Uno de los campos más fascinantes en el estudio neurocientífico es, justamente, la memoria, ya que a través de esta podemos evaluar el pasado para actuar en el presente y planificar el futuro. ¿Qué es lo que recordamos exactamente? ¿El hecho tal cual sucedió? ¿Nuestra percepción del hecho? ¿El último recuerdo sobre el mismo hecho, es decir, recordamos nuestra propia memoria? ¿Cuánto influyen los demás en ese recuerdo? ¿Recordamos de la misma manera a lo largo de toda nuestra vida?
A diferencia de lo que muchas veces se piensa, la memoria no es un fiel reflejo de aquello que pasó sino más bien un acto creativo, uno de los más creativos en el funcionamiento de nuestras mentes.

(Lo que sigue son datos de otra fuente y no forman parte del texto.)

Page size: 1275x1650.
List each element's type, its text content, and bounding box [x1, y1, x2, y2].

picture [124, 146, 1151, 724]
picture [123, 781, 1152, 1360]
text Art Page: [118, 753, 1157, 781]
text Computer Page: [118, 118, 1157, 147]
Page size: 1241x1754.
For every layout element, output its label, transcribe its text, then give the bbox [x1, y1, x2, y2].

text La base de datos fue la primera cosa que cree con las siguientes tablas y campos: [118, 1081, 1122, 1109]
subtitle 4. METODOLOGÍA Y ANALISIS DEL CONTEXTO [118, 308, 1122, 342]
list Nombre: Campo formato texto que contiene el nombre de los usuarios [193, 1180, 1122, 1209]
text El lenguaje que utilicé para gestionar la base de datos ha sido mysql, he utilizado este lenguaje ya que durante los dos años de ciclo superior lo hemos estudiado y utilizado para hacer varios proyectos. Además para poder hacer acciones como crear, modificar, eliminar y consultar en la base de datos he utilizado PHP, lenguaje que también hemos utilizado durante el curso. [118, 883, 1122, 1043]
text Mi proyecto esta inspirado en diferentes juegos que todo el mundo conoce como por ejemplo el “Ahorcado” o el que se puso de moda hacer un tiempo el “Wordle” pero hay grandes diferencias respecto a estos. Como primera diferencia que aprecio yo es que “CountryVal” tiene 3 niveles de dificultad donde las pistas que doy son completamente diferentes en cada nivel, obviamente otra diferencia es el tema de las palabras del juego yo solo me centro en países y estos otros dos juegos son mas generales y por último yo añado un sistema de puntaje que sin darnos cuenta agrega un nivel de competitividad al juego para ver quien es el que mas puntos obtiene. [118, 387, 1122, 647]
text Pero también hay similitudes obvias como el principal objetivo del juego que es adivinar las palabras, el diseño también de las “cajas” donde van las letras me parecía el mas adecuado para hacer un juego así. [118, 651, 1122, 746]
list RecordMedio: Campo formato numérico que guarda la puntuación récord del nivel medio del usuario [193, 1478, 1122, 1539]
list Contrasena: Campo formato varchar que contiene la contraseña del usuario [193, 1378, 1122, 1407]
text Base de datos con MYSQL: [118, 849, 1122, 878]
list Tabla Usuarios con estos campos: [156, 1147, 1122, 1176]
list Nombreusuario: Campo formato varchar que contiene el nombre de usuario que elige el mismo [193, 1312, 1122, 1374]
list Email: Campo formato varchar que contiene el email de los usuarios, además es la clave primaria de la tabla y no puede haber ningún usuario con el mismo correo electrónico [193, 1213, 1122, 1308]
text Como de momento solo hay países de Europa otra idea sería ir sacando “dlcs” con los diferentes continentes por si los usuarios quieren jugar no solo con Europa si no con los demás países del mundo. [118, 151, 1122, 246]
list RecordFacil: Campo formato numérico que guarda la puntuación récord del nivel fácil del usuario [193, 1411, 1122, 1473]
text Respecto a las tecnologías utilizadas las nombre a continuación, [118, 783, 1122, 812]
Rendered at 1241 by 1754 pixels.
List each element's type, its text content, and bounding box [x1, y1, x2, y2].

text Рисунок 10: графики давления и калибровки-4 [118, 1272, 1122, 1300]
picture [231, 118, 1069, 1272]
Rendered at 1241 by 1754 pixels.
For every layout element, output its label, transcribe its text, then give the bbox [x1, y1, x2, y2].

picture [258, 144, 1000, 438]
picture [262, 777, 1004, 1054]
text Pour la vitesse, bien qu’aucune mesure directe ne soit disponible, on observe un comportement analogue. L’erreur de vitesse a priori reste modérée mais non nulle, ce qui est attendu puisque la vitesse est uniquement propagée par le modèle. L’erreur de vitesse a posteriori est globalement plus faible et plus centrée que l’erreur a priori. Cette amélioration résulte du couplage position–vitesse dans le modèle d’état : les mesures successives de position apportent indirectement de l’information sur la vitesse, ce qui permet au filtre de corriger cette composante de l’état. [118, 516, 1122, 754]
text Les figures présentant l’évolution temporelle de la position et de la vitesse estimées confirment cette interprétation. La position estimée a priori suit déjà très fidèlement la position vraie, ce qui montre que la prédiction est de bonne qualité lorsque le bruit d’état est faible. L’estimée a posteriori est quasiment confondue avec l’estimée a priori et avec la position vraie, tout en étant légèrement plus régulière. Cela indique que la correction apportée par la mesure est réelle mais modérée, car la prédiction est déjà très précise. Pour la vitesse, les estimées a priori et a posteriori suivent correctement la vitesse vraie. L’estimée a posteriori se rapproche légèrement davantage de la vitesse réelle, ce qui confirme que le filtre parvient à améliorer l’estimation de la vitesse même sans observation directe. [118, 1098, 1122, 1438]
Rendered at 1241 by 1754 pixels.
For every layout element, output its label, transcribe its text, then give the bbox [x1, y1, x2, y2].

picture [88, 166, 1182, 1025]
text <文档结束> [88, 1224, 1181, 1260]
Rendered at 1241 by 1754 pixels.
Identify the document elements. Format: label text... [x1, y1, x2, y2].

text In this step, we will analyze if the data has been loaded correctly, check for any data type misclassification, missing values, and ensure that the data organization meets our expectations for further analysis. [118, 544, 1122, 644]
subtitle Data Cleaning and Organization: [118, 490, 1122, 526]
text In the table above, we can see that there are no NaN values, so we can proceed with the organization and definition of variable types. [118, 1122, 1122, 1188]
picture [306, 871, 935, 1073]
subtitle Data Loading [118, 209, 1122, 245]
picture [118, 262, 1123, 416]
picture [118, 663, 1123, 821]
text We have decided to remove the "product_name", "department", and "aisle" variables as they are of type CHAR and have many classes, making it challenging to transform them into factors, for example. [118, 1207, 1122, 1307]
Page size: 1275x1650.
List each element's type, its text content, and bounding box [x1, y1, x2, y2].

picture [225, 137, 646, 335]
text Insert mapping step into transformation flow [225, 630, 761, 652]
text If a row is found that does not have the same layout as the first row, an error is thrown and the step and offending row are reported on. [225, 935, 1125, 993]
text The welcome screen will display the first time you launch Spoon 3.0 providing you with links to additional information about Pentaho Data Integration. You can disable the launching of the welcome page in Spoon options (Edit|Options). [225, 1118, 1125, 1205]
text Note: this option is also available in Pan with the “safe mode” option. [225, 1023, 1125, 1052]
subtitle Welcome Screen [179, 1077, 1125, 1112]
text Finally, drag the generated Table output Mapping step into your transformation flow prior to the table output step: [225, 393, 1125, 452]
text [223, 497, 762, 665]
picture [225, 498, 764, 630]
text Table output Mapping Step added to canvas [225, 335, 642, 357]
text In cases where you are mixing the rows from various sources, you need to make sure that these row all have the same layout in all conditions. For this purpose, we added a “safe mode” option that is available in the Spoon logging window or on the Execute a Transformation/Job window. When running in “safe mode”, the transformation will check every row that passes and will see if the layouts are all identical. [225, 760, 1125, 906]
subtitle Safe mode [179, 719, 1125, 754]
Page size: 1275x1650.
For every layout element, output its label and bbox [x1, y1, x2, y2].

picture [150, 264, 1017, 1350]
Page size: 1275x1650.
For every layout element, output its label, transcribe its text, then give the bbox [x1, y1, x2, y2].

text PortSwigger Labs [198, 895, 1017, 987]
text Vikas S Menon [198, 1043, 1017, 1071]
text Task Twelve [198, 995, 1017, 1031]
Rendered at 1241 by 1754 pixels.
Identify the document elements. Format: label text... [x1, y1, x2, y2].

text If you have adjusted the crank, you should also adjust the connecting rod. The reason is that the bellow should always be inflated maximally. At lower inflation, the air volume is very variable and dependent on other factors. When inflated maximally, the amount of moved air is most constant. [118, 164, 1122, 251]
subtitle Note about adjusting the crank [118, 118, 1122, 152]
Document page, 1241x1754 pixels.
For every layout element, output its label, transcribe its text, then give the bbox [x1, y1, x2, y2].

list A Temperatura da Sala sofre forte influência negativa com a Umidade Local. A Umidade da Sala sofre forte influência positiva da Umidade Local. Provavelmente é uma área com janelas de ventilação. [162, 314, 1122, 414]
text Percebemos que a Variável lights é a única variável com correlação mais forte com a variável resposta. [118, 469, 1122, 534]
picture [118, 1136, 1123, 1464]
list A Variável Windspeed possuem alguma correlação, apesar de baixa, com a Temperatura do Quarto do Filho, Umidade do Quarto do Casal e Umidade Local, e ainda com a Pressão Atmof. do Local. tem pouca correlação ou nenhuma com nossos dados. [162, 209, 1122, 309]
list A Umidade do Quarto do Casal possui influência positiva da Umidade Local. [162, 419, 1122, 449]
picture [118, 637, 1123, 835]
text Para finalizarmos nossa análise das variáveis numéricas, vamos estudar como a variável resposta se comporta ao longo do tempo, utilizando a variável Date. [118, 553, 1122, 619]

Cada recuerdo se reconstruye de nuevo cada vez que se lo evoca. Aquello que recordamos -una imagen de un paisaje, una frase de nuestro abuelo, un aroma de nuestra infancia- está influido por el contexto que rodea esa acción de recuperación. La relación entre la memoria y el hecho o elemento que se recuerda es sumamente compleja y apasionante.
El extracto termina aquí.